There are some interesting pieces of serial male fantasy in here and some hard-hitting pieces of truth we run away from facing each day. What the reviewers of this book seem to have thought of as funny, I just find frightening because I know I can be like the man described in High Fidelity and that is not a thought that allows one to sleep at night (thus this review is being written at the cost of much needed sleep).
From his two mates in the record store, Barry and ****, to his girlfriend Laura, her friend Liz, the singer Marie La Salle and the other assorted hangers-on that the authors describes to the tone of the book itself, I got the sense that this was life unfolding before my eyes, between the pages of a paperback novel and that, for me, defines the magic of this book.

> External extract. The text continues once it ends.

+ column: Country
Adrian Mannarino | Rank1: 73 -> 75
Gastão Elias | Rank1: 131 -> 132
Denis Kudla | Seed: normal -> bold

In the art that I absorb, be it film, music, books or anything else, things are always happening and there is a constant state of action but while reading High Fidelity I got the sense that it was like being in conversation with a guy - he told me a lot of stuff but it was all stuff he wanted to tell. This could be a stranger in a bar or my neighbour on a train and I only know what he told me.
I salute the writer of High Fidelity for the pun in the book's title and for the way he has been able to recreate everyday life.